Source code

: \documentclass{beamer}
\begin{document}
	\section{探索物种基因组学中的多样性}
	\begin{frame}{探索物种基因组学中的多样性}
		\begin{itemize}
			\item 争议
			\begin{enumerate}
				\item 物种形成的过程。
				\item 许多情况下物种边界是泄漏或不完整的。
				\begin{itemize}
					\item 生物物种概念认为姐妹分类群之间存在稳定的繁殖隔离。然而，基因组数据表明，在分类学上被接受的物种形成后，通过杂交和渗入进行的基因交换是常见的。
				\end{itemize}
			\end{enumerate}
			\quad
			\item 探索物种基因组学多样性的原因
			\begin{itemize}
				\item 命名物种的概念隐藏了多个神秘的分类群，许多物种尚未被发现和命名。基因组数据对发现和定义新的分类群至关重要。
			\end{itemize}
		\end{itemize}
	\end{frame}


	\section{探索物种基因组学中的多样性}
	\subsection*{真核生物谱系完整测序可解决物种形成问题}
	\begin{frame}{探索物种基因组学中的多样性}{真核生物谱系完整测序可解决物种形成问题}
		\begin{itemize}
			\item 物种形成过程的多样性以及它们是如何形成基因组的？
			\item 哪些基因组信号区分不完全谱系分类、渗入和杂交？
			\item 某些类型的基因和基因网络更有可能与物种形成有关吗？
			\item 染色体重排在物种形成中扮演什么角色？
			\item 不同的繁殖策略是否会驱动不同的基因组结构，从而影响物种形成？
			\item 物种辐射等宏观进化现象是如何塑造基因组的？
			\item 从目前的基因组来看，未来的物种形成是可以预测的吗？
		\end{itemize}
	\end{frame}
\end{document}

Task brief :: Please give back all of the records exactly as written.

Task solution ::
Source code

: \documentclass{beamer}
\begin{document}
	\section{探索物种基因组学中的多样性}
	\begin{frame}{探索物种基因组学中的多样性}
		\begin{itemize}
			\item 争议
			\begin{enumerate}
				\item 物种形成的过程。
				\item 许多情况下物种边界是泄漏或不完整的。
				\begin{itemize}
					\item 生物物种概念认为姐妹分类群之间存在稳定的繁殖隔离。然而，基因组数据表明，在分类学上被接受的物种形成后，通过杂交和渗入进行的基因交换是常见的。
				\end{itemize}
			\end{enumerate}
			\quad
			\item 探索物种基因组学多样性的原因
			\begin{itemize}
				\item 命名物种的概念隐藏了多个神秘的分类群，许多物种尚未被发现和命名。基因组数据对发现和定义新的分类群至关重要。
			\end{itemize}
		\end{itemize}
	\end{frame}


	\section{探索物种基因组学中的多样性}
	\subsection*{真核生物谱系完整测序可解决物种形成问题}
	\begin{frame}{探索物种基因组学中的多样性}{真核生物谱系完整测序可解决物种形成问题}
		\begin{itemize}
			\item 物种形成过程的多样性以及它们是如何形成基因组的？
			\item 哪些基因组信号区分不完全谱系分类、渗入和杂交？
			\item 某些类型的基因和基因网络更有可能与物种形成有关吗？
			\item 染色体重排在物种形成中扮演什么角色？
			\item 不同的繁殖策略是否会驱动不同的基因组结构，从而影响物种形成？
			\item 物种辐射等宏观进化现象是如何塑造基因组的？
			\item 从目前的基因组来看，未来的物种形成是可以预测的吗？
		\end{itemize}
	\end{frame}
\end{document}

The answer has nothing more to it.